Group of staff in a clinical area with a red ribbon- one person has  a pair of scissors to cut the ribbon
Staff celebrating completion of the water safe work on ITU earlier this year

Frimley Health is leading the way worldwide with a revolutionary system that could help to turn the tide in the battle against superbugs.

The intensive therapy unit (ITU) at FHFT’s Wexham Park Hospital has been completely redesigned to minimise the risks to critically ill patients from water and wastewater of microbes that may also be resistant to most antibiotics. It has involved re-engineering ward facilities and rethinking all procedures that utilise water from an infection prevention perspective.

It is the first ITU in the UK to adopt the new ‘water-safe’ system and the strong evidence it is providing has attracted the attention of world health leaders and other hospitals across the NHS.

Most sinks have been removed from the ward as they are considered a potential source of troublesome bugs that live within the drainage systems, alcohol gel usage has been extended for disinfecting hands instead of washing with soap and water, and waterless systems are used to clean and disinfect patients, equipment and surfaces. 

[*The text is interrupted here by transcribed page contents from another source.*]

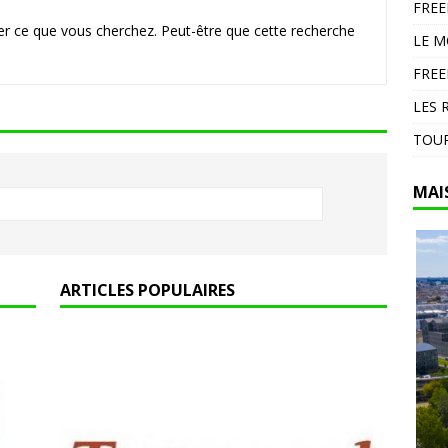
FRE
en Espagne : 13 000 hectares brûlés dans un feu d’ampleur à
r ce que vous cherchez. Peut-être que cette recherche
LE 
DIVERS
FREE
LES 
TOUR
MAI
ARTICLES POPULAIRES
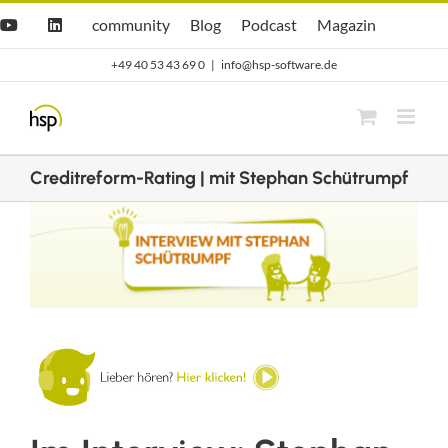
Zum
Hsp
hsp
Opti.Cast
Opti.Mag
community
Blog
Podcast
Magazin
YouTube
LinkedIn
community
Blog
Inhalt
+49 40 53 43 69 0
|
info@hsp-software.de
springen
Creditreform-Rating | mit Stephan Schütrumpf
Zeige
grösseres
Bild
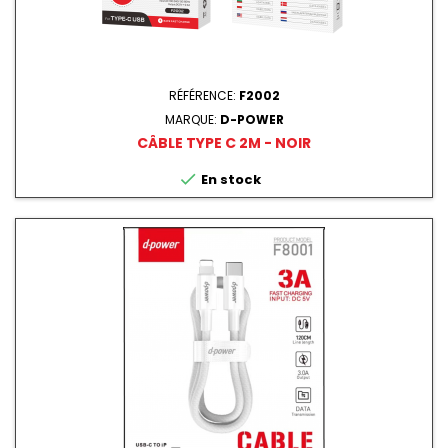
RÉFÉRENCE:
F2002
MARQUE:
D-POWER
CÂBLE TYPE C 2M - NOIR

En stock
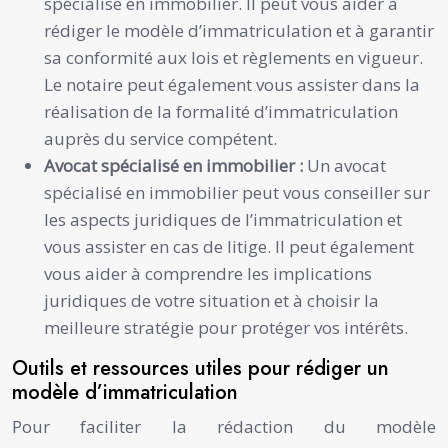
spécialisé en immobilier. Il peut vous aider à
rédiger le modèle d’immatriculation et à garantir
sa conformité aux lois et règlements en vigueur.
Le notaire peut également vous assister dans la
réalisation de la formalité d’immatriculation
auprès du service compétent.
Avocat spécialisé en immobilier :
Un avocat
spécialisé en immobilier peut vous conseiller sur
les aspects juridiques de l’immatriculation et
vous assister en cas de litige. Il peut également
vous aider à comprendre les implications
juridiques de votre situation et à choisir la
meilleure stratégie pour protéger vos intérêts.
Outils et ressources utiles pour rédiger un
modèle d’immatriculation
Pour faciliter la rédaction du modèle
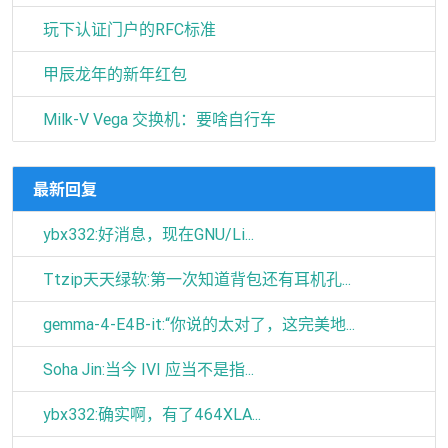
玩下认证门户的RFC标准
甲辰龙年的新年红包
Milk-V Vega 交换机：要啥自行车
最新回复
ybx332:好消息，现在GNU/Li...
Ttzip天天绿软:第一次知道背包还有耳机孔...
gemma-4-E4B-it:“你说的太对了，这完美地...
Soha Jin:当今 IVI 应当不是指...
ybx332:确实啊，有了464XLA...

Robust surveillance has provided evidence that this is safe, sustainable and reduces many types of hospital acquired infection, including antibiotic resistant bacteria that can be very difficult to treat. These practices have been extended across the Trust with engineering works rolled out systematically to the hospital’s Eden Ward, which treats a lot of immunocompromised patients undergoing chemotherapy, and other areas based on risk.

The water-safe system can seem counterintuitive to many in the healthcare world where regular handwashing has become established as an effective way to control infection.

But with levels of antimicrobial resistance (AMR) increasing – caused in part by years of excess use of antibiotics throughout the world and a slowdown of new antibiotics that are being developed – there is growing evidence that sinks and other water sources in certain healthcare settings can spread superbugs that lurk within the pipes and drains.

The Frimley Health team has adapted learning from water-safe units in hospitals in the Netherlands where it was first introduced more than 10 years ago, while incorporating local innovation.

Dr Manjula Meda, consultant microbiologist at Frimley Health and chair of the national Healthcare Infection Society, has been a driving force in the introduction of the new system and gave a keynote presentation at a WHO Europe convention in Budapest earlier this year.

She said:

"We know that the world is facing a crisis in AMR that could knock back advances in medical care by decades. The growing danger from these bugs has proved very difficult to combat as bacteria evolve at a very rapid rate and relying on antibiotic discovery alone has failed to turn the tide on AMR.

“Addressing AMR by prevention through redesign of hospitals and changing practices that we are pioneering at Wexham Park could be one of the ways we start to win the battle and ensure we have effective antibiotics for future generations.”

Frimley Health approved the proposal of Dr Meda and her colleagues to trial the new system, partly in response to an outbreak of a resistant bug called CPE that was proving very difficult to eradicate.

It involved a commitment from the whole ITU team, including housekeeping and estates colleagues, to do things completely differently. This included minimising the amount of water used to care for patients, maximising use of hand gels, and rethinking how drains, sluices, internal rooms and layouts are designed.

Hospital teams from across the UK and as far afield as Japan have visited Wexham’s ITU to find out more. The project has also attracted the attention of the NHS’s national New Hospital Programme (NHP), responsible for delivering 40 new hospitals over the next decade. They are very interested in learning how water-safe care might be built into the designs of future hospitals to ensure they are as hygienic as possible for vulnerable patients.

The effectiveness of the new system and the quality of data it is providing has been helped by support from pathology teams and from monitoring and surveillance systems built into the Trust’s electronic patient record system.

“This is completely changing the way that we think about controlling infection in healthcare environments, particularly where we have a lot of vulnerable patients,” said Dr Meda.

“We have also had such superb support from our estates and facilities teams throughout and we are now in the position of being able to gather medium and longer-term evidence, including the sustainability effects. This hasn’t been done before, so we have a chance to provide further evidence to the world that prevention is in fact better than cure.”